The Liberal government launched a new, faster pardon process for those with criminal convictions for cannabis possession on Thursday.
The government says it expects thousands to apply for an expedited process that waives the waiting period and $631 fee required for most criminal record suspensions.
"By applying for a no-fee, no-wait-time pardon for cannabis possession, people can finally shed the burden and stigma of that criminal record, and move forward positively with their lives," said Justice Minister David Lametti at a press conference in Montreal.
The special documents required to apply for a cannabis record suspension are now available online. The multi-step process does not require a lawyer, but it's only available to applicants who have completed any criminal sentences for simple cannabis possession, with the exception of fines and victim surcharges. Canadians convicted of other cannabis-related offences, like production or possession for the purpose of trafficking, are not eligible for expedited pardons, although they can still apply for criminal-record suspensions through the normal process.
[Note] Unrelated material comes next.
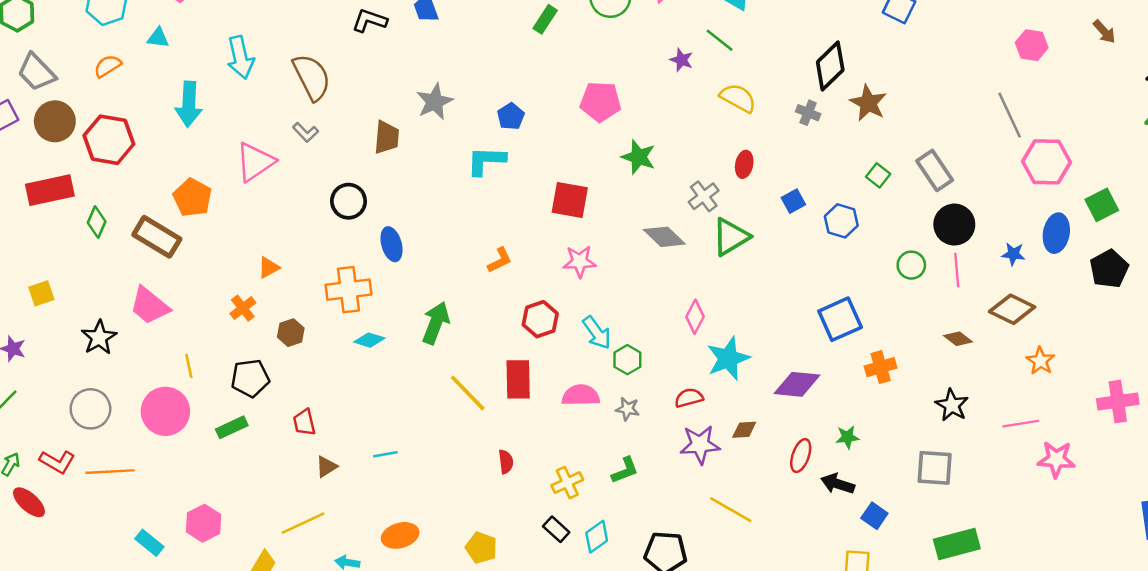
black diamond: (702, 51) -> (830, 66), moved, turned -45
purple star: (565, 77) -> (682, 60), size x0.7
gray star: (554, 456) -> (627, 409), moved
Applicants for the expedited pardons must first obtain their criminal record or other proof of conviction, and get a local police record check for anywhere they've lived in the past five years. If those records don't clearly show that the applicant was only convicted of simple cannabis possession, and that the only sentence was a fine, a victim surcharge, or both, applicants must provide additional court information. Current or past Canadian Armed Forces members applying for a pardon must also provide a formal military conduct record.
The process culminates in mailing those official documents and a two-page application form to the Parole Board of Canada, which is offering a toll-free information line to help applicants navigate the process at (800) 874-2652.
"The pardon, to my understanding, is almost instantaneous," said Lametti on Thursday.
"There are no criteria other than simple possession and having completed the sentence. So it will take a few weeks to get it done, whereas before it would take a few months."
Asked Thursday why his government isn't unilaterally expunging the criminal records of Canadians convicted of cannabis possession, an approach proposed in a failed private member's bill from NDP MP Murray Rankin, Lametti said the government was "reserving the expungement process for situations that would have been covered by the Canadian Charter of Rights and Freedoms," like an earlier Liberal bill that laid the groundwork for expunging the criminal records of Canadians convicted of consensual gay sex.
"So in this case we're moving with a process that's efficient, that takes into account also the fact that police agencies and the court system across Canada have different record-keeping procedures, and an application-based pardon process is one that will most quickly and most efficiently allow people to clear their record," he said.
"We think that there may be upwards of 250,000 people who have, in some way shape or form, some kind of cannabis possession conviction," Lametti added. "We're hoping by expediting this process to make the number of people who have access to the pardon reach into the thousands."
It's still not clear exactly what impact the pardons might have for Canadians with previous cannabis possession convictions who want to enter the United States, where federal border agents have been known to deny entry to foreigners who admit to having used drugs in the past, or who have a drug-related arrest on their record.
"Any sovereign country has the right to control who goes into their country, so that is in a sense beyond our control," said Lametti.
"What is within our control, and what is important here, is that the criminal record will no longer show up in any sort of verification on a database."
But U.S. border authorities keep their own databases, Lametti added, and previous cannabis convictions might still show up in those record checks.